Here is an example of code: TBD
Note that this code only works when two nodes communicating are together. -->
Some of these libraries have been extracted from the TinyDTLS source code. This means that the code we use might different from the original as it as been modified to work with TinyDTLS.
Initial implementation from Aaron Gifford. Modified by an unknown person to enable/disable SHA-384 and SHA-512 at build time.
We use a slightly modified version of ContikiECC (which itself is a C port of the TinyECC library).
We previously used the ECC implementation used in TinyDTLS (initially from Chris K. Cockrum) but found it to be too slow. However, this implementation was also had a smaller footprint (~7kB of ROM compared to ~8.5kB with ContikiECC).
- this library does not provide any equivalent of a "self-signed" certificate. This is because this code is intended to run on standalone devices and sensor nodes don't have the capability to determine if a certificate must be trusted (unless there is a path to a Certificate Authority).
- the choice of the ECC curve name is hardcoded in the file Makefile.curve. Make sure that all the code is compiled with the same curve parameters.
Because of our design choice, storage requirements for our light certificates are actually very low. Here is the actual storage size of a certificate for some popular curves:
| Curve name | Pub. cert. size | Priv. cert. size |
|---|---|---|
| secp128r1 | 112B | 132B |
| secp160k1 | 128B | 152B |
| secp192k1 | 144B | 172B |
The udp-client.c contains a test_crypto() function that runs all the cryptographic operations in a loop. We used that code to determined the speed of the different cryptographic primitives. The file code_benchmark.ipynb contains a little script to ease up the analysis of the raw data. If you don't have IPython install, you might want to visualize it online through the ipynbviewer website.

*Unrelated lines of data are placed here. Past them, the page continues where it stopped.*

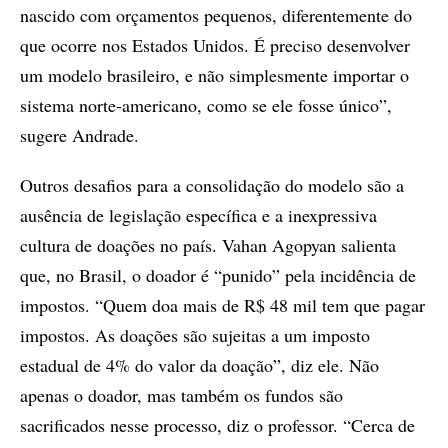
nascido com orçamentos pequenos, diferentemente do
que ocorre nos Estados Unidos. É preciso desenvolver
um modelo brasileiro, e não simplesmente importar o
sistema norte-americano, como se ele fosse único”,
sugere Andrade.
Outros desafios para a consolidação do modelo são a
ausência de legislação específica e a inexpressiva
cultura de doações no país. Vahan Agopyan salienta
que, no Brasil, o doador é “punido” pela incidência de
impostos. “Quem doa mais de R$ 48 mil tem que pagar
impostos. As doações são sujeitas a um imposto
estadual de 4% do valor da doação”, diz ele. Não
apenas o doador, mas também os fundos são
sacrificados nesse processo, diz o professor. “Cerca de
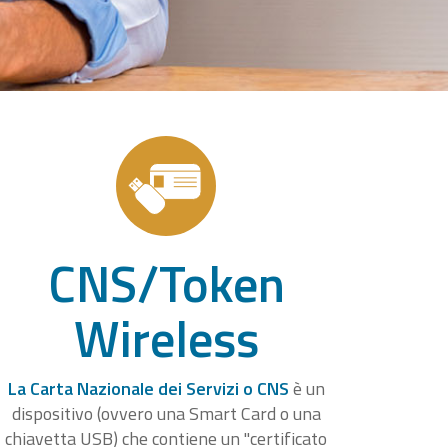
CNS/Token
Wireless
La Carta Nazionale dei Servizi o CNS
è un
dispositivo (ovvero una Smart Card o una
chiavetta USB) che contiene un "certificato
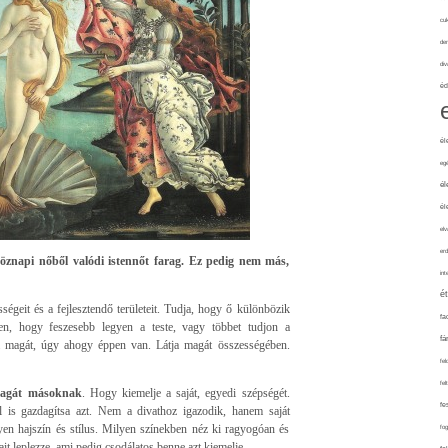
cuk
de
div
éd
él
eg
él
él
elv
erd
öznapi nőből valódi istennőt farag. Ez pedig nem más,
int
é
ségeit és a fejlesztendő területeit. Tudja, hogy ő különbözik
fa
n, hogy feszesebb legyen a teste, vagy többet tudjon a
fá
ja magát, úgy ahogy éppen van. Látja magát összességében.
fel
fel
magát másoknak
. Hogy kiemelje a saját, egyedi szépségét.
fe
 is gazdagítsa azt. Nem a divathoz igazodik, hanem saját
lyen hajszín és stílus. Milyen színekben néz ki ragyogóan és
fo
t leplezze, ami pedig csodálatos benne azt kiemelje.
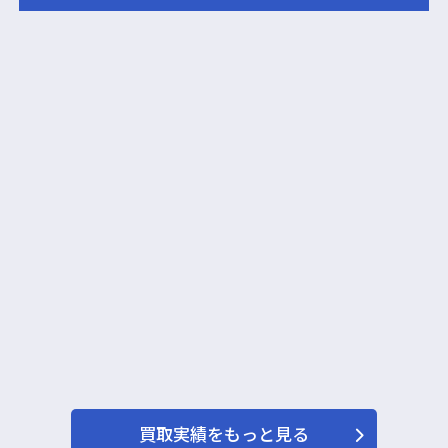
買取実績をもっと見る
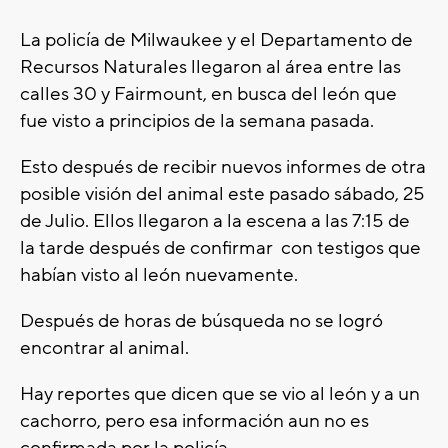
La policía de Milwaukee y el Departamento de
Recursos Naturales llegaron al área entre las
calles 30 y Fairmount, en busca del león que
fue visto a principios de la semana pasada.
Esto después de recibir nuevos informes de otra
posible visión del animal este pasado sábado, 25
de Julio. Ellos llegaron a la escena a las 7:15 de
la tarde después de confirmar con testigos que
habían visto al león nuevamente.
Después de horas de búsqueda no se logró
encontrar al animal.
Hay reportes que dicen que se vio al león y a un
cachorro, pero esa información aun no es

- Tony Cheneau tony.cheneau@nist.gov
The following licence applies for all the code in this repository that does not belong to a third party:
This software was developed by employees of the National Institute of Standards and Technology (NIST), and others. This software has been contributed to the public domain. Pursuant to title 15 United States Code Section 105, works of NIST employees are not subject to copyright protection in the United States and are considered to be in the public domain. As a result, a formal license is not needed to use this software. This software is provided "AS IS." NIST MAKES NO WARRANTY OF ANY KIND, EXPRESS, IMPLIED OR STATUTORY, INCLUDING, WITHOUT LIMITATION, THE IMPLIED WARRANTY OF MERCHANTABILITY, FITNESS FOR A PARTICULAR PURPOSE, NON-INFRINGEMENT AND DATA ACCURACY. NIST does not warrant or make any representations regarding the use of the software or the results thereof, including but not limited to the correctness, accuracy, reliability or usefulness of this software.